Die Essenz unseres Seins

Doch in dieser Illusion verlieren wir die Essenz unseres Seins aus den Augen. Wir vergessen, dass wir bereits vollkommen sind, dass wir nichts hinzufügen oder entfernen müssen, um das zu sein, was wir sind: unerklärliche, lebendige Wesen in einem unsagbaren, unfassbaren Grund, der sich niemals erkennen lässt.

Die größte Angst eines Menschen ist die Angst vor der tiefen Berührung seiner eigenen Existenz. Denn in diesem Moment, in dem wir vollständig offen sind für das, was ist, gibt es keine Kontrolle mehr, keine Illusion der Sicherheit, keine Idee der Vorhersagbarkeit und keinerlei Interesse an einer Definition dessen, was gerade geschieht. Uns wird offenbar, dass wir der Unsagbarkeit das begrenzende Kleid der Begrifflichkeiten umgelegt haben und das wir uns damit schon immer in virtuellen Welten bewegen. Auf der Grundlage von gar nichts.

Es gibt nur diesen Augenblick, in dem Zeit und Raum keine Rolle mehr spielen, in dem keine Fragen mehr auftauchen nach Sinn und Unsinn, nach Wert und Unwert, in dem wir einfach nur sind – mitgerissen vom steten Wandel des Daseins, unwissend und wissend zugleich, Hingegebene ohne den Umriss der Hingabe.

Hingegebene ohne Hingabe

In dieser Berührung, ob sie herrlich oder schrecklich ist, liegt die größte Freiheit verborgen. Denn wenn wir uns vollständig hingeben an das, was ist – was wir erst können, wenn wir darum wissen, dass wir bereits Hingegebene sind – ob es uns bewusst ist, oder nicht, dann verschwindet die Illusion der Trennung, die uns gefangen hält in einem endlosen Kreislauf von Wollen und Nichtwollen.

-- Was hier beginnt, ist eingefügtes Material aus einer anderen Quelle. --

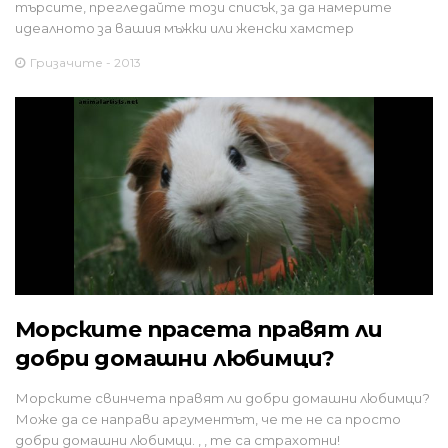
търсите, прегледайте този списък, за да намерите
идеалното за вашия мъжки или женски хамстер
Гризачите - 2013
Морските прасета правят ли
добри домашни любимци?
Морските свинчета правят ли добри домашни любимци?
Може да се направи аргументът, че те не са просто
добри домашни любимци. , , те са страхотни!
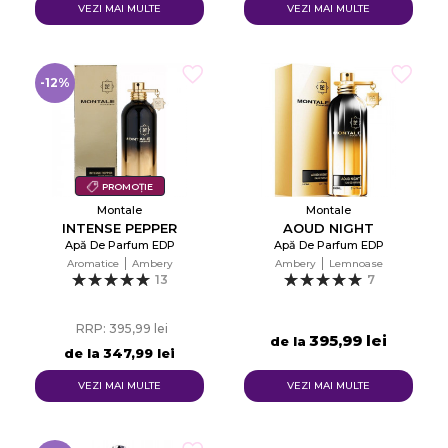
VEZI MAI MULTE
VEZI MAI MULTE
-12%
PROMOȚIE
Montale
Montale
INTENSE PEPPER
AOUD NIGHT
Apă De Parfum EDP
Apă De Parfum EDP
Aromatice
Ambery
Ambery
Lemnoase
13
7
RRP: 395,99 lei
395,99 lei
de la
de la
347,99 lei
VEZI MAI MULTE
VEZI MAI MULTE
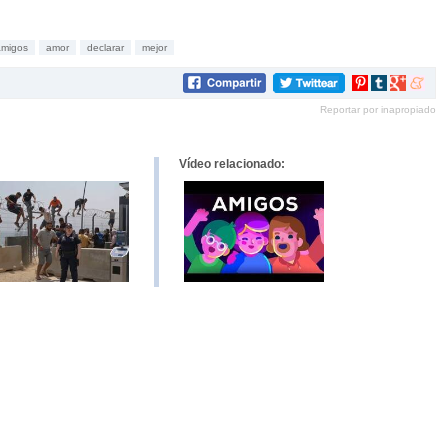
amigos
amor
declarar
mejor
Compartir
Compartir
Compartir
Compar
en
en
en
en
Reportar por inapropiado
Pinterest
tumblr
Google+
mene
Vídeo relacionado:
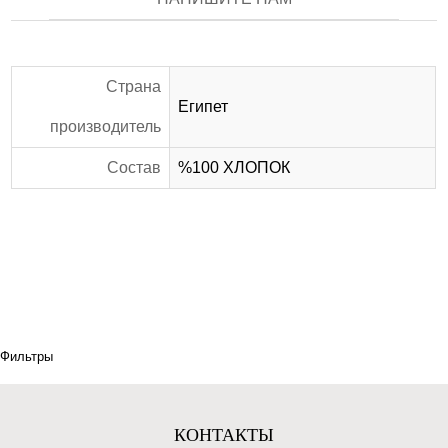
Страна
Египет
производитель
Состав
%100 ХЛОПОК
Фильтры
КОНТАКТЫ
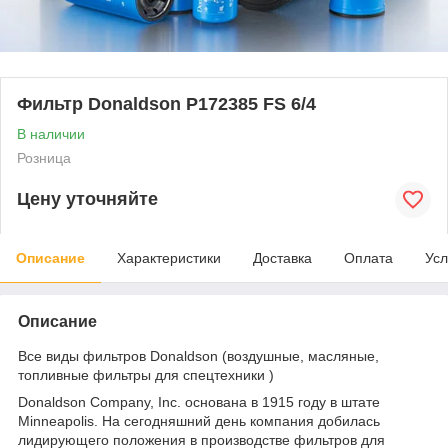
Фильтр Donaldson P172385 FS 6/4
В наличии
Розница
Цену уточняйте
Описание
Характеристики
Доставка
Оплата
Усл
Описание
Все виды фильтров Donaldson (воздушные, масляные,
топливные фильтры для спецтехники )
Donaldson Company, Inc. основана в 1915 году в штате
Minneapolis. На сегодняшний день компания добилась
лидирующего положения в производстве фильтров для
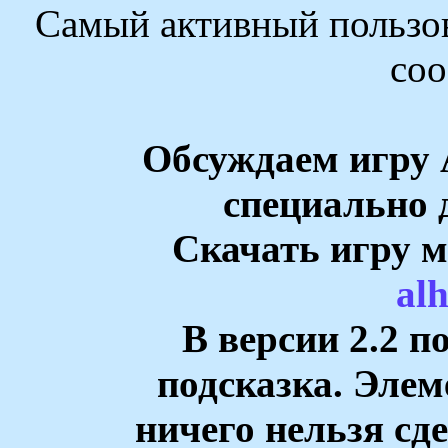
Самый активный пользов
со
Обсуждаем игру
специально 
Скачать игру м
alh
В версии 2.2 
подсказка. Элем
ничего нельзя сд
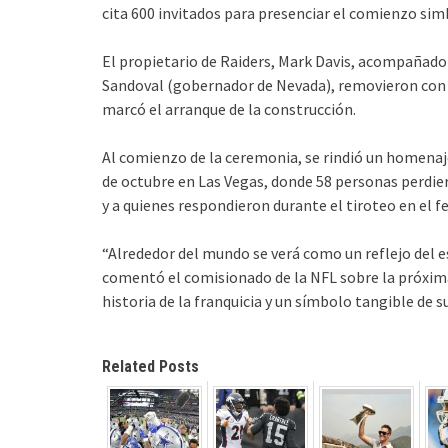
cita 600 invitados para presenciar el comienzo sim
El propietario de Raiders, Mark Davis, acompañado
Sandoval (gobernador de Nevada), removieron con pa
marcó el arranque de la construcción.
Al comienzo de la ceremonia, se rindió un homenaje
de octubre en Las Vegas, donde 58 personas perdier
y a quienes respondieron durante el tiroteo en el f
“Alrededor del mundo se verá como un reflejo del esp
comentó el comisionado de la NFL sobre la próxima 
historia de la franquicia y un símbolo tangible de s
Related Posts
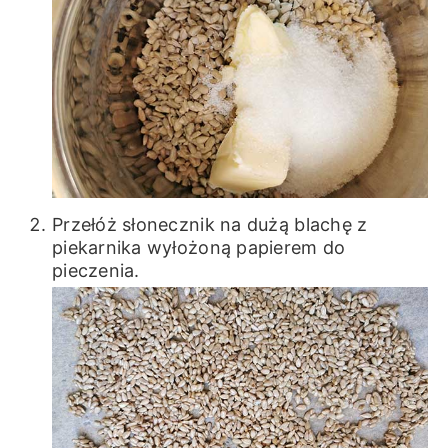
Przełóż słonecznik na dużą blachę z
piekarnika wyłożoną papierem do
pieczenia.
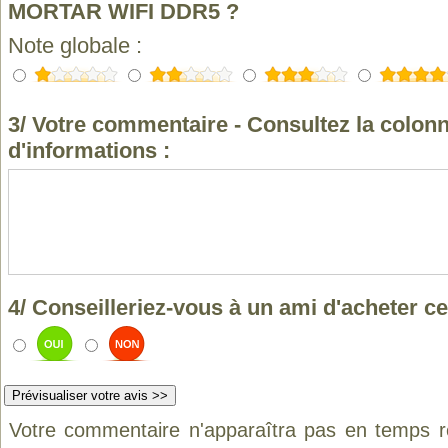
MORTAR WIFI DDR5 ?
Note globale :
3/ Votre commentaire - Consultez la colonn
d'informations :
4/ Conseilleriez-vous à un ami d'acheter ce
Votre commentaire n'apparaîtra pas en temps ré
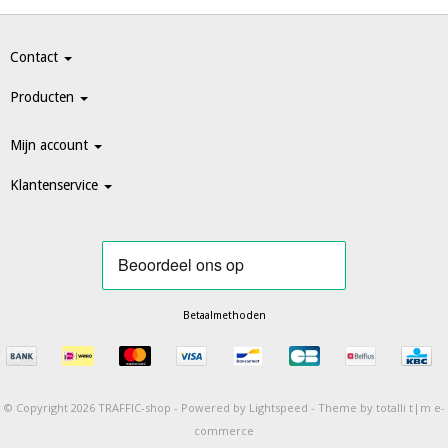
Contact
Producten
Mijn account
Klantenservice
Betaalmethoden
© Copyright 2026 TRAFFIC-shop -
Powered by
Lightspeed
-
Theme by totalli t|m e-
commerce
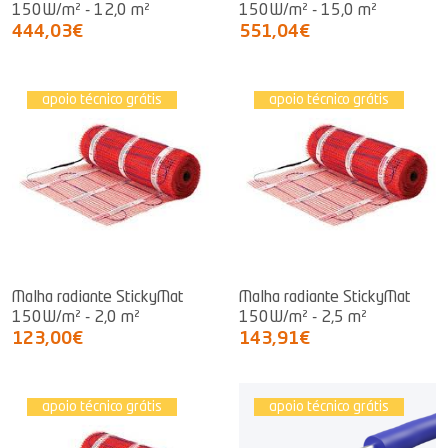
150W/m² - 12,0 m²
150W/m² - 15,0 m²
444,03€
551,04€
apoio técnico grátis
apoio técnico grátis
Malha radiante StickyMat
Malha radiante StickyMat
150W/m² - 2,0 m²
150W/m² - 2,5 m²
123,00€
143,91€
apoio técnico grátis
apoio técnico grátis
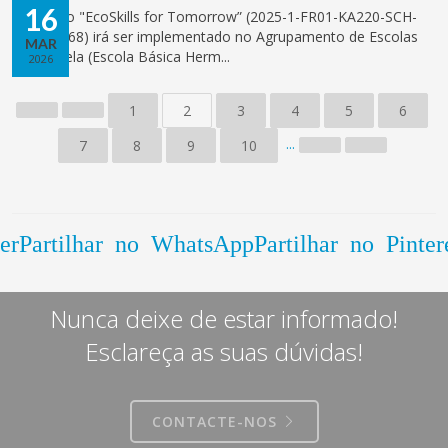
16
O projeto "EcoSkills for Tomorrow” (2025-1-FR01-KA220-SCH-
000360968) irá ser implementado no Agrupamento de Escolas
MAR
de Palmela (Escola Básica Herm...
2026
1
2
3
4
5
6
...
7
8
9
10
er
Partilhar no WhatsApp
Partilhar no Pinter
Nunca deixe de estar informado!
Esclareça as suas dúvidas!
CONTACTE-NOS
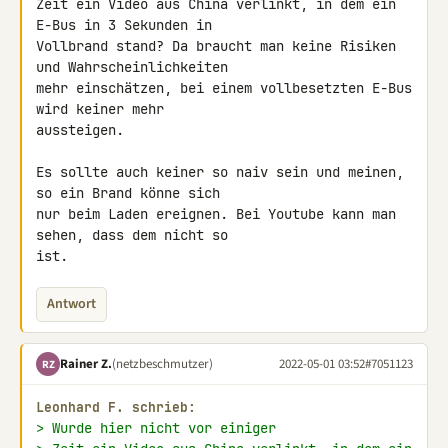
Zeit ein Video aus China verlinkt, in dem ein 
E-Bus in 3 Sekunden in 

Vollbrand stand? Da braucht man keine Risiken 
und Wahrscheinlichkeiten 

mehr einschätzen, bei einem vollbesetzten E-Bus 
wird keiner mehr 

aussteigen.

Es sollte auch keiner so naiv sein und meinen, 
so ein Brand könne sich 

nur beim Laden ereignen. Bei Youtube kann man 
sehen, dass dem nicht so 

ist.
Antwort
Rainer Z.
(netzbeschmutzer)
2022-05-01 03:52
#7051123
RZ
Leonhard F. schrieb:
> Wurde hier nicht vor einiger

Wir sind wie Vögel, die frei am Himmel schweben, ohne Angst vor dem Sturz, ohne Zwang zum Fliegen. Wir sind wie Blumen, die sich der Sonne und dem Wind hingeben, ohne zu fragen, ob sie schön genug sind, weil sie einfach nur sind, wer oder was sie sind. Wir sind wie der Fluss, der unermüdlich seinem Lauf folgt, ohne zu wissen, wohin er führt und ob er jemals endet.

Im Erkennen, dass wir sowohl ein vollkommener Teil des vollkommenen Ganzen und gleichzeitig das vollkommene Ganze selbst sind, in genau der Form, in der wir uns erscheinen – liegt die Freiheit zu sein, wer wir sind, ohne Wenn und Aber. Ohne psychologische Ideen, ohne spirituelle Ideen, ohne ideelle Ideen … Wir sind einfach nur da, im endlosen Wirbel des Lebens, ohne Anfang und ohne Ende. Genau jetzt.

Das Paradies auf der Suche nach sich selbst

Jede Selbstoptimierungsidee erscheint an diesem Punkt absurd. Als würde eine Ameise versuchen an Gottes Bein zu pinkeln, was sinnlos ist und überflüssig, denn es wird Gott niemals jucken. Die Ameise kann tun und lassen, was sie will, da ist kein Richter, der sie verurteilt, wenn sie Gott ans Bein pinkelt.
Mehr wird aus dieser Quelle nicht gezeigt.